Tornar a sociedade mais democrática se faz da mesma forma que se alcançou qualquer outro ganho na história da humanidade. Há cinquenta anos, uma mulher não seria jornalista. E isso como ocorreu? Foi um presente de Deus? As pessoas lutaram para conseguir seus direitos.



“Intelectual Usa Mente com Criatividade”



As pessoas que admiro não são necessariamente consideradas intelectuais. Eu as considero intelectuais porque usam a mente, mas talvez não tenham tido educação. Conheço pessoas na universidade que usam menos criatividade intelectual que pessoas que constroem casas. Usar ou não a mente não depende de sua profissão. Há pessoas que de fato desenvolvem lutas populares. Durante esta viagem, visitei em Buenos Aires uma favela com colegas da univesidade. Eles são ativistas sociais (ensinam e trabalham nas favelas). O lugar era muito pobre, mas as mulheres se organizaram e fizeram um pequeno centro cultural onde alfabetizam as crianças e organizam a comunidade contra as guangues de drogas. Muitas dessas mulheres sabem que não têm futuro, que será difícil para elas conseguir trabalho. Mas estão lutando para fazer daquela favela um lugar mais descente. São intelectuais admiráveis.

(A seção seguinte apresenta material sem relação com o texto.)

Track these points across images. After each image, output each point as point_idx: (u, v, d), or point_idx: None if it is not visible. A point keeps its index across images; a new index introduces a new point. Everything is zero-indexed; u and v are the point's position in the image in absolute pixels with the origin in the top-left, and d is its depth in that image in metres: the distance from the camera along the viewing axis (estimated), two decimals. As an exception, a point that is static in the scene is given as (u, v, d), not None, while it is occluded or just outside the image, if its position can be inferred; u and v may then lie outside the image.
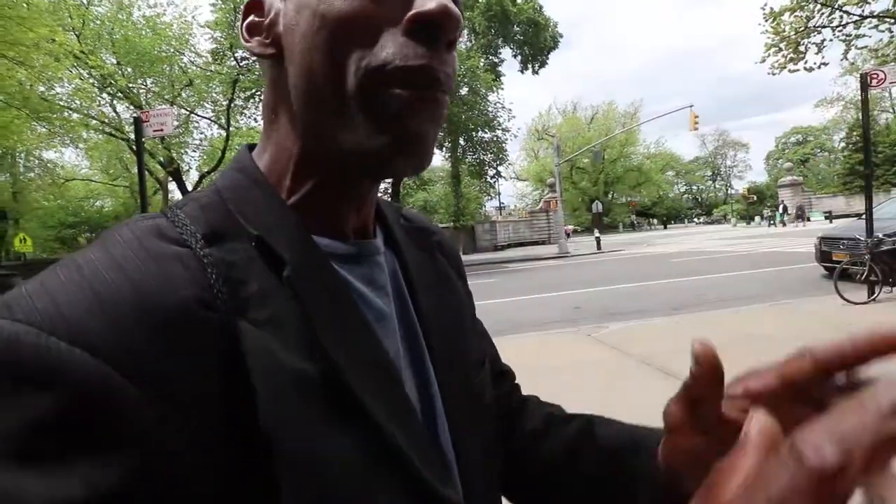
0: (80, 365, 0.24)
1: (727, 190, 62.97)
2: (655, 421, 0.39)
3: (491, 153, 23.07)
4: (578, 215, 42.63)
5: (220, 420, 0.28)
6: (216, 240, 0.32)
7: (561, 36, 26.92)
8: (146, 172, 5.58)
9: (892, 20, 8.83)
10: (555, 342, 5.19)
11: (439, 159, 23.99)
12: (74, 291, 0.26)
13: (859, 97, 7.83)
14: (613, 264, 14.47)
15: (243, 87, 16.28)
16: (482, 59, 21.86)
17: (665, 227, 45.29)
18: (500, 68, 24.49)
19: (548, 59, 26.70)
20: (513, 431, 0.51)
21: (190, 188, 18.64)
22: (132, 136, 14.58)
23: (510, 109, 22.88)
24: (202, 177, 18.61)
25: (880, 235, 7.05)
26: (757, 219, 39.00)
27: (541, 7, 25.74)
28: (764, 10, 9.45)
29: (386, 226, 0.46)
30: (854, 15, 9.03)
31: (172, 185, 23.77)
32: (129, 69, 14.08)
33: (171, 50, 14.58)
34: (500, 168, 25.02)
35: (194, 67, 15.68)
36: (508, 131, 23.27)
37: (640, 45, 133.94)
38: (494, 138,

“A Insuportável Clareza das Coisas”



Essa receptividade das pessoas ocorre em todo os lugares a que vou e nos EUA também. Mas isso não tem nada a ver comigo. Acontece porque a maioria da classe intelectual se separou totalmente das lutas populares. As pessoas só ouvem um discurso único, mas sabem que é uma farsa. Nunca ninguém diz nada. Veja a questão da dívida externa: é óbvio que o Brasil não tem uma dívida, ela já foi paga. Todo mundo sabe disso, mas quantos o dizem? As pessoas gostam de ouvir alguém dizer essas coisas muito simples que qualquer criança pode ver, porque sabem que as coisas estão indo na direção errada e as razões são fáceis de entender. Mas ninguém fala delas. Então, quando alguém fala, vira um problema enorme. Existem muitas outras pessoas que falam as mesmas coisas e têm os mesmos problemas.